PROBLEM: Word for word, restate each entry that appears below.

[Data records]
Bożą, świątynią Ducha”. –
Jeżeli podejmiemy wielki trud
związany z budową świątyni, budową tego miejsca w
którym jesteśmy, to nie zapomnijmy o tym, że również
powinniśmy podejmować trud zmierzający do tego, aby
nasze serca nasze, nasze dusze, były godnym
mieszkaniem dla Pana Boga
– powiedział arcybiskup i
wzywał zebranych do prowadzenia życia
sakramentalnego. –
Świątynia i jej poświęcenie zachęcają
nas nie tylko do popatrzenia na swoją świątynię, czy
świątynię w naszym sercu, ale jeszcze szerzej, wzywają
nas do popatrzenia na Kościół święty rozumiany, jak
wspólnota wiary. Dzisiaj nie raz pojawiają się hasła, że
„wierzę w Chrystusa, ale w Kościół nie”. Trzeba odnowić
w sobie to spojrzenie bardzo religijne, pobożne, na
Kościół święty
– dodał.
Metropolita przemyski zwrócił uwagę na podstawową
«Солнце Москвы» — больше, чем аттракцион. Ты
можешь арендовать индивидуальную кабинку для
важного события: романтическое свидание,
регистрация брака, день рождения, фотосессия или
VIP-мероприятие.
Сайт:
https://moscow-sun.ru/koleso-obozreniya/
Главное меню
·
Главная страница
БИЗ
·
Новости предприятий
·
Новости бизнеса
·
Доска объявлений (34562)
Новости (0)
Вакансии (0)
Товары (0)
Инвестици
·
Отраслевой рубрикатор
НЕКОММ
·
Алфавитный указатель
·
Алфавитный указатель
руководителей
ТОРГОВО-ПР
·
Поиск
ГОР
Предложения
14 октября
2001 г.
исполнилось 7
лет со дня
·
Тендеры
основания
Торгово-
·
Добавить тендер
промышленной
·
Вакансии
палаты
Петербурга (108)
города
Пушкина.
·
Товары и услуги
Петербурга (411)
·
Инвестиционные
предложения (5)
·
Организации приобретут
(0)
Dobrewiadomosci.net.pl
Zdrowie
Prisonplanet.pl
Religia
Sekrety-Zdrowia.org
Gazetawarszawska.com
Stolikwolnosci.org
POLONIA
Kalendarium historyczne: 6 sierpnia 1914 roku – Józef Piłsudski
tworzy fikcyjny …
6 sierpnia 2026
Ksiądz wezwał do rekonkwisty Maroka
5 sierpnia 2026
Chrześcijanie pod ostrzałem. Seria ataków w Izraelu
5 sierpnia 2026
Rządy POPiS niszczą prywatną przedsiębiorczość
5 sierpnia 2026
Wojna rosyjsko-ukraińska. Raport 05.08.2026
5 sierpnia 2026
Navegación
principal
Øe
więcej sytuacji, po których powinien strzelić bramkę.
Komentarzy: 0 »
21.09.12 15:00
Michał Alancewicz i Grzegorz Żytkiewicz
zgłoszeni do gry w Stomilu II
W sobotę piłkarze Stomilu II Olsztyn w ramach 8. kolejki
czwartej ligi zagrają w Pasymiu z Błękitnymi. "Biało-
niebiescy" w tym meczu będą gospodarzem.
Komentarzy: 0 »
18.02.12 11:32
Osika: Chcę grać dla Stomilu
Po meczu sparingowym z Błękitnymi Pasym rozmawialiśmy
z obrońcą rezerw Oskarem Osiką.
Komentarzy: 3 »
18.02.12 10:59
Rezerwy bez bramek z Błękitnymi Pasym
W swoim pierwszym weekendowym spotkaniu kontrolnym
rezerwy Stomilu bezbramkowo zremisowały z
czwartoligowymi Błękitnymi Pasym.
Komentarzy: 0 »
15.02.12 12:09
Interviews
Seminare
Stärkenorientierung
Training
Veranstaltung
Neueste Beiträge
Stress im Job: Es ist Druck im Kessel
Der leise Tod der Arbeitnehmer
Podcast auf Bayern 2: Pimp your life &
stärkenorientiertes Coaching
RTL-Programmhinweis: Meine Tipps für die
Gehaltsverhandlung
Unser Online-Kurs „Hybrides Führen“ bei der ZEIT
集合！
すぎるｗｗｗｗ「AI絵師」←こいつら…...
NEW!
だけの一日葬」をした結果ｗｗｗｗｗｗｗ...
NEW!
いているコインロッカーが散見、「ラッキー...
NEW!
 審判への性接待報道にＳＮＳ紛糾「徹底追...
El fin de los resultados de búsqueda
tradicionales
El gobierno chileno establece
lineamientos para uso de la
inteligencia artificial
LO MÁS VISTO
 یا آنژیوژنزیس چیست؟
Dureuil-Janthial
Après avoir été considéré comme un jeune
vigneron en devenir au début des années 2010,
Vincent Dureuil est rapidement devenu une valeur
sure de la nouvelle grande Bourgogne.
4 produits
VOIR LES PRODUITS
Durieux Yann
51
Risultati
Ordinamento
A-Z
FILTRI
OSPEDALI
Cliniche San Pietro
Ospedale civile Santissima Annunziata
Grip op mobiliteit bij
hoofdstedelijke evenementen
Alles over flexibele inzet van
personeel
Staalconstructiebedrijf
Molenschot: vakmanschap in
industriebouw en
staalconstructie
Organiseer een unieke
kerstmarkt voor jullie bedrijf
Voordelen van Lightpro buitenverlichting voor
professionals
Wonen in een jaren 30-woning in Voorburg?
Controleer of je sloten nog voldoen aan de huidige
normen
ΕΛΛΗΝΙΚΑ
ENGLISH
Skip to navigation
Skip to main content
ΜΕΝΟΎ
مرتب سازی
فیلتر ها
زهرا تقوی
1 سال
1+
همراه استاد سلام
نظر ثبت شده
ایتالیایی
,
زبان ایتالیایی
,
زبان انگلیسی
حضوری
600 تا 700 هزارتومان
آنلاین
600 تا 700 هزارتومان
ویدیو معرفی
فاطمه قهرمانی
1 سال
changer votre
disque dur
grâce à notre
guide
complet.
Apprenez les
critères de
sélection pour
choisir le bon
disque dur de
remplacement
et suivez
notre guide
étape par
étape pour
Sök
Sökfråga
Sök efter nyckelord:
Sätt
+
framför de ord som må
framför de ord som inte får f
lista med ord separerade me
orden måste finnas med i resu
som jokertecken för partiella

THE ANSWER:
Bożą, świątynią Ducha”. –
Jeżeli podejmiemy wielki trud
związany z budową świątyni, budową tego miejsca w
którym jesteśmy, to nie zapomnijmy o tym, że również
powinniśmy podejmować trud zmierzający do tego, aby
nasze serca nasze, nasze dusze, były godnym
mieszkaniem dla Pana Boga
– powiedział arcybiskup i
wzywał zebranych do prowadzenia życia
sakramentalnego. –
Świątynia i jej poświęcenie zachęcają
nas nie tylko do popatrzenia na swoją świątynię, czy
świątynię w naszym sercu, ale jeszcze szerzej, wzywają
nas do popatrzenia na Kościół święty rozumiany, jak
wspólnota wiary. Dzisiaj nie raz pojawiają się hasła, że
„wierzę w Chrystusa, ale w Kościół nie”. Trzeba odnowić
w sobie to spojrzenie bardzo religijne, pobożne, na
Kościół święty
– dodał.
Metropolita przemyski zwrócił uwagę na podstawową
«Солнце Москвы» — больше, чем аттракцион. Ты
можешь арендовать индивидуальную кабинку для
важного события: романтическое свидание,
регистрация брака, день рождения, фотосессия или
VIP-мероприятие.
Сайт:
https://moscow-sun.ru/koleso-obozreniya/
Главное меню
·
Главная страница
БИЗ
·
Новости предприятий
·
Новости бизнеса
·
Доска объявлений (34562)
Новости (0)
Вакансии (0)
Товары (0)
Инвестици
·
Отраслевой рубрикатор
НЕКОММ
·
Алфавитный указатель
·
Алфавитный указатель
руководителей
ТОРГОВО-ПР
·
Поиск
ГОР
Предложения
14 октября
2001 г.
исполнилось 7
лет со дня
·
Тендеры
основания
Торгово-
·
Добавить тендер
промышленной
·
Вакансии
палаты
Петербурга (108)
города
Пушкина.
·
Товары и услуги
Петербурга (411)
·
Инвестиционные
предложения (5)
·
Организации приобретут
(0)
Dobrewiadomosci.net.pl
Zdrowie
Prisonplanet.pl
Religia
Sekrety-Zdrowia.org
Gazetawarszawska.com
Stolikwolnosci.org
POLONIA
Kalendarium historyczne: 6 sierpnia 1914 roku – Józef Piłsudski
tworzy fikcyjny …
6 sierpnia 2026
Ksiądz wezwał do rekonkwisty Maroka
5 sierpnia 2026
Chrześcijanie pod ostrzałem. Seria ataków w Izraelu
5 sierpnia 2026
Rządy POPiS niszczą prywatną przedsiębiorczość
5 sierpnia 2026
Wojna rosyjsko-ukraińska. Raport 05.08.2026
5 sierpnia 2026
Navegación
principal
Øe
więcej sytuacji, po których powinien strzelić bramkę.
Komentarzy: 0 »
21.09.12 15:00
Michał Alancewicz i Grzegorz Żytkiewicz
zgłoszeni do gry w Stomilu II
W sobotę piłkarze Stomilu II Olsztyn w ramach 8. kolejki
czwartej ligi zagrają w Pasymiu z Błękitnymi. "Biało-
niebiescy" w tym meczu będą gospodarzem.
Komentarzy: 0 »
18.02.12 11:32
Osika: Chcę grać dla Stomilu
Po meczu sparingowym z Błękitnymi Pasym rozmawialiśmy
z obrońcą rezerw Oskarem Osiką.
Komentarzy: 3 »
18.02.12 10:59
Rezerwy bez bramek z Błękitnymi Pasym
W swoim pierwszym weekendowym spotkaniu kontrolnym
rezerwy Stomilu bezbramkowo zremisowały z
czwartoligowymi Błękitnymi Pasym.
Komentarzy: 0 »
15.02.12 12:09
Interviews
Seminare
Stärkenorientierung
Training
Veranstaltung
Neueste Beiträge
Stress im Job: Es ist Druck im Kessel
Der leise Tod der Arbeitnehmer
Podcast auf Bayern 2: Pimp your life &
stärkenorientiertes Coaching
RTL-Programmhinweis: Meine Tipps für die
Gehaltsverhandlung
Unser Online-Kurs „Hybrides Führen“ bei der ZEIT
集合！
すぎるｗｗｗｗ「AI絵師」←こいつら…...
NEW!
だけの一日葬」をした結果ｗｗｗｗｗｗｗ...
NEW!
いているコインロッカーが散見、「ラッキー...
NEW!
 審判への性接待報道にＳＮＳ紛糾「徹底追...
El fin de los resultados de búsqueda
tradicionales
El gobierno chileno establece
lineamientos para uso de la
inteligencia artificial
LO MÁS VISTO
 یا آنژیوژنزیس چیست؟
Dureuil-Janthial
Après avoir été considéré comme un jeune
vigneron en devenir au début des années 2010,
Vincent Dureuil est rapidement devenu une valeur
sure de la nouvelle grande Bourgogne.
4 produits
VOIR LES PRODUITS
Durieux Yann
51
Risultati
Ordinamento
A-Z
FILTRI
OSPEDALI
Cliniche San Pietro
Ospedale civile Santissima Annunziata
Grip op mobiliteit bij
hoofdstedelijke evenementen
Alles over flexibele inzet van
personeel
Staalconstructiebedrijf
Molenschot: vakmanschap in
industriebouw en
staalconstructie
Organiseer een unieke
kerstmarkt voor jullie bedrijf
Voordelen van Lightpro buitenverlichting voor
professionals
Wonen in een jaren 30-woning in Voorburg?
Controleer of je sloten nog voldoen aan de huidige
normen
ΕΛΛΗΝΙΚΑ
ENGLISH
Skip to navigation
Skip to main content
ΜΕΝΟΎ
مرتب سازی
فیلتر ها
زهرا تقوی
1 سال
1+
همراه استاد سلام
نظر ثبت شده
ایتالیایی
,
زبان ایتالیایی
,
زبان انگلیسی
حضوری
600 تا 700 هزارتومان
آنلاین
600 تا 700 هزارتومان
ویدیو معرفی
فاطمه قهرمانی
1 سال
changer votre
disque dur
grâce à notre
guide
complet.
Apprenez les
critères de
sélection pour
choisir le bon
disque dur de
remplacement
et suivez
notre guide
étape par
étape pour
Sök
Sökfråga
Sök efter nyckelord:
Sätt
+
framför de ord som må
framför de ord som inte får f
lista med ord separerade me
orden måste finnas med i resu
som jokertecken för partiella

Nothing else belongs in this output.